(Task data begins)

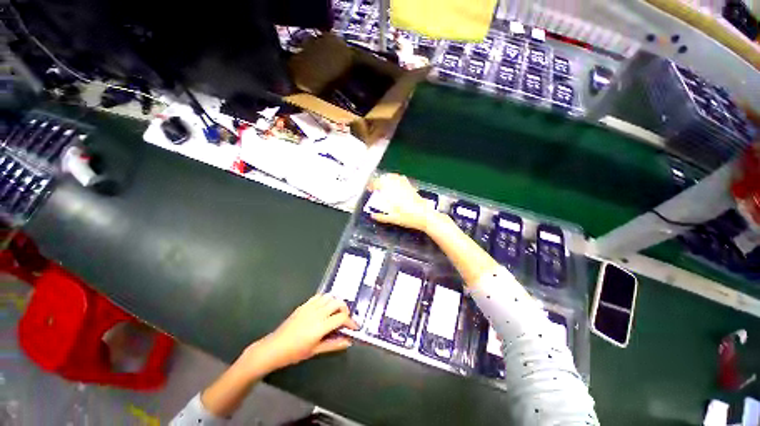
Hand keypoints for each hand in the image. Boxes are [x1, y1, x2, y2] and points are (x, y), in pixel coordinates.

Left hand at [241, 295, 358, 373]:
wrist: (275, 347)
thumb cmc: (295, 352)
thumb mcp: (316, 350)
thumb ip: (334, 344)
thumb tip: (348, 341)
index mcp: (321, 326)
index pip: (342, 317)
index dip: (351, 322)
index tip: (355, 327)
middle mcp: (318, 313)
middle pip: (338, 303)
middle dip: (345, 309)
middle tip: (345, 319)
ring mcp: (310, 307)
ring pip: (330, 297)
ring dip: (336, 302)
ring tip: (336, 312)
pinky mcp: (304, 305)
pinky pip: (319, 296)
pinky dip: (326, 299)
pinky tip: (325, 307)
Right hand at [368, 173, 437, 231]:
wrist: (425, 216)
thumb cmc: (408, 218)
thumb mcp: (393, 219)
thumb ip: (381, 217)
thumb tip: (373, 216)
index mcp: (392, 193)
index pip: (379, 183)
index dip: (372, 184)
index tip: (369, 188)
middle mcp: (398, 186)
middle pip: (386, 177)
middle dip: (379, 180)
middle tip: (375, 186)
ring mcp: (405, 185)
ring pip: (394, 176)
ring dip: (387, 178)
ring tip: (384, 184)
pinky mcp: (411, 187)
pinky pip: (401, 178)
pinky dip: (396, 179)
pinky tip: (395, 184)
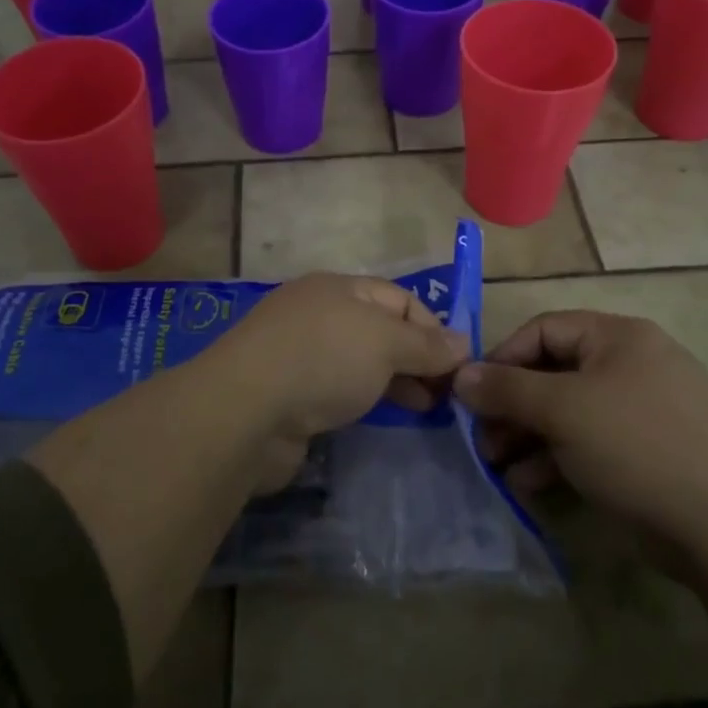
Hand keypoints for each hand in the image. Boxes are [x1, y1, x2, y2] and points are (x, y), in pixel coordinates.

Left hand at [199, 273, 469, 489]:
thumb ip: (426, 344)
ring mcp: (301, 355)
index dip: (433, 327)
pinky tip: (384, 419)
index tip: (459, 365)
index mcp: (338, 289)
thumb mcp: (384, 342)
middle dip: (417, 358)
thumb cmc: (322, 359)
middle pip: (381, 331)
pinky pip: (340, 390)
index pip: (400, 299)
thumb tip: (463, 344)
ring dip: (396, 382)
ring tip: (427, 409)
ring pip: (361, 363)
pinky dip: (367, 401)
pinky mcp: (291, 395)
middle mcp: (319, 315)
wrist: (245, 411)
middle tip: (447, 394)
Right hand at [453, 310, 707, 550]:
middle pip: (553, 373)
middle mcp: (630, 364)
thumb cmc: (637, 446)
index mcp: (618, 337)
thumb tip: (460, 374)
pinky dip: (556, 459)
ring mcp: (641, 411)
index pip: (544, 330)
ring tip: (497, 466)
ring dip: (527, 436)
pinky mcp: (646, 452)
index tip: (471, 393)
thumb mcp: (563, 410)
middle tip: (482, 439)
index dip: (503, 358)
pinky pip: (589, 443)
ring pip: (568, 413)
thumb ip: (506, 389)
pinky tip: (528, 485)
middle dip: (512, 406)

(Task data ends)
(Task data begins)

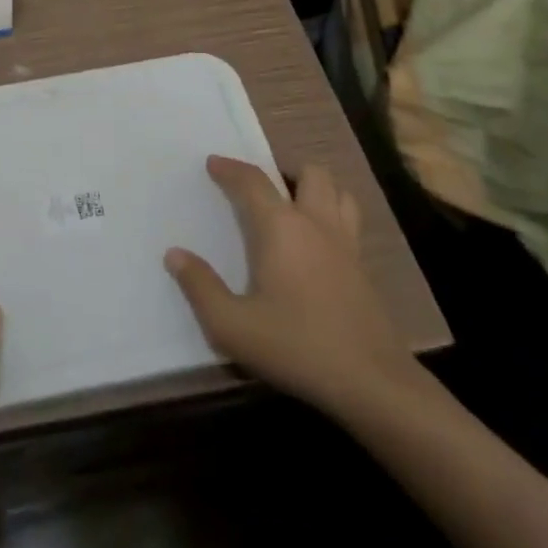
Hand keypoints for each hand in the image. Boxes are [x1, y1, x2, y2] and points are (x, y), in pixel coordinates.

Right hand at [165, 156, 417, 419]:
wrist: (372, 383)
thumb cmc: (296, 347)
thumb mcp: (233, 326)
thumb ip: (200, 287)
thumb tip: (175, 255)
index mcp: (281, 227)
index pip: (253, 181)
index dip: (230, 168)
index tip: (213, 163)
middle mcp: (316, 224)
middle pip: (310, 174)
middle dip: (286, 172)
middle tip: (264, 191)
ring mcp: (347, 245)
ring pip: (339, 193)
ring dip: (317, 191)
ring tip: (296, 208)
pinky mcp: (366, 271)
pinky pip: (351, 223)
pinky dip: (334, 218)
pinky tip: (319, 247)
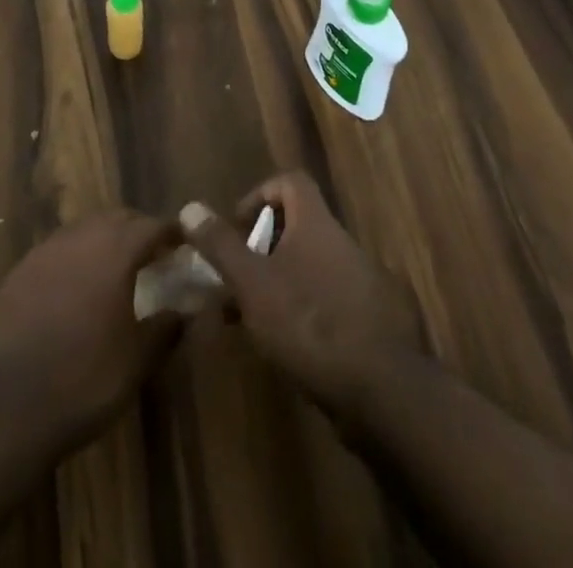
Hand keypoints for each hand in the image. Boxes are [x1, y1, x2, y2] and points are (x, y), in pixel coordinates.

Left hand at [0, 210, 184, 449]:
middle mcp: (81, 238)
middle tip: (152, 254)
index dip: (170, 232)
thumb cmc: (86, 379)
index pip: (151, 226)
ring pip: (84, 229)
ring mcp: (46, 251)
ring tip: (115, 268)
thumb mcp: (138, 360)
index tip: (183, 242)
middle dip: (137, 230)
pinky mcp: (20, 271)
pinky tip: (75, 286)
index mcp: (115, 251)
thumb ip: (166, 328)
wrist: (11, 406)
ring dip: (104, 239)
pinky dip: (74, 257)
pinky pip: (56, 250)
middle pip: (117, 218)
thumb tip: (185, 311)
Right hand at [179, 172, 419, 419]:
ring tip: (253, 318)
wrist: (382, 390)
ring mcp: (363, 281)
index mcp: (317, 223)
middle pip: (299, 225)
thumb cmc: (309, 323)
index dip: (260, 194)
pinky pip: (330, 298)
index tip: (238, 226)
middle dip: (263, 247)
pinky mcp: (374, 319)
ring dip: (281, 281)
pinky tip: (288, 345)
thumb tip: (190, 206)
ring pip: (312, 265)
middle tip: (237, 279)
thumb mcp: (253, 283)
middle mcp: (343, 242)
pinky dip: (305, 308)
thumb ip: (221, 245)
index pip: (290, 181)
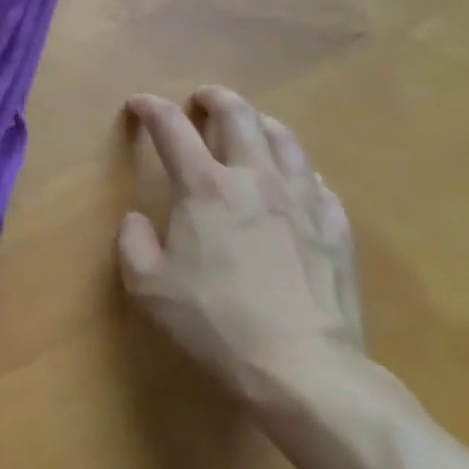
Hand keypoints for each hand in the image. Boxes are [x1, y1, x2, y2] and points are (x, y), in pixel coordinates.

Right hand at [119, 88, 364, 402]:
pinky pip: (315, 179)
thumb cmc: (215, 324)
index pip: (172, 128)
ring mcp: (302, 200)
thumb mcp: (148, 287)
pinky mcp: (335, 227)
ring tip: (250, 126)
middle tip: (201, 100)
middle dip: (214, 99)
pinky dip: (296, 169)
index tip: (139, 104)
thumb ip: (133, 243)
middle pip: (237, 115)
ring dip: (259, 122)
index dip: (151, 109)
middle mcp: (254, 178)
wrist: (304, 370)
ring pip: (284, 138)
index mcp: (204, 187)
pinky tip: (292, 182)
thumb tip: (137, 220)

(Task data ends)

> [To do]: From the records above, copy only the lines starting with the line that holds "middle pip: (381, 331)" and going on through the line that holds "middle dip: (512, 406)", exactly as written.

> [Written answer]:
middle pip: (381, 331)
pinky pip: (340, 390)
index pip: (400, 299)
thumb tip: (463, 344)
ring dip: (396, 382)
ring tip: (427, 409)
ring pip: (361, 363)
pinky dip: (367, 401)
pinky mcp: (291, 395)
middle mcp: (319, 315)
wrist: (245, 411)
middle tip: (447, 394)
Right hand at [453, 310, 707, 550]:
middle pip: (553, 373)
middle mcp: (630, 364)
thumb cmc: (637, 446)
index mcp: (618, 337)
thumb tip: (460, 374)
pinky dip: (556, 459)
ring mcp: (641, 411)
index pip: (544, 330)
ring tip: (497, 466)
ring dip: (527, 436)
pinky mcp: (646, 452)
index tip: (471, 393)
thumb mcp: (563, 410)
middle tip: (482, 439)
index dip: (503, 358)
pinky pip: (589, 443)
ring pip: (568, 413)
thumb ip: (506, 389)
pinky tip: (528, 485)
middle dip: (512, 406)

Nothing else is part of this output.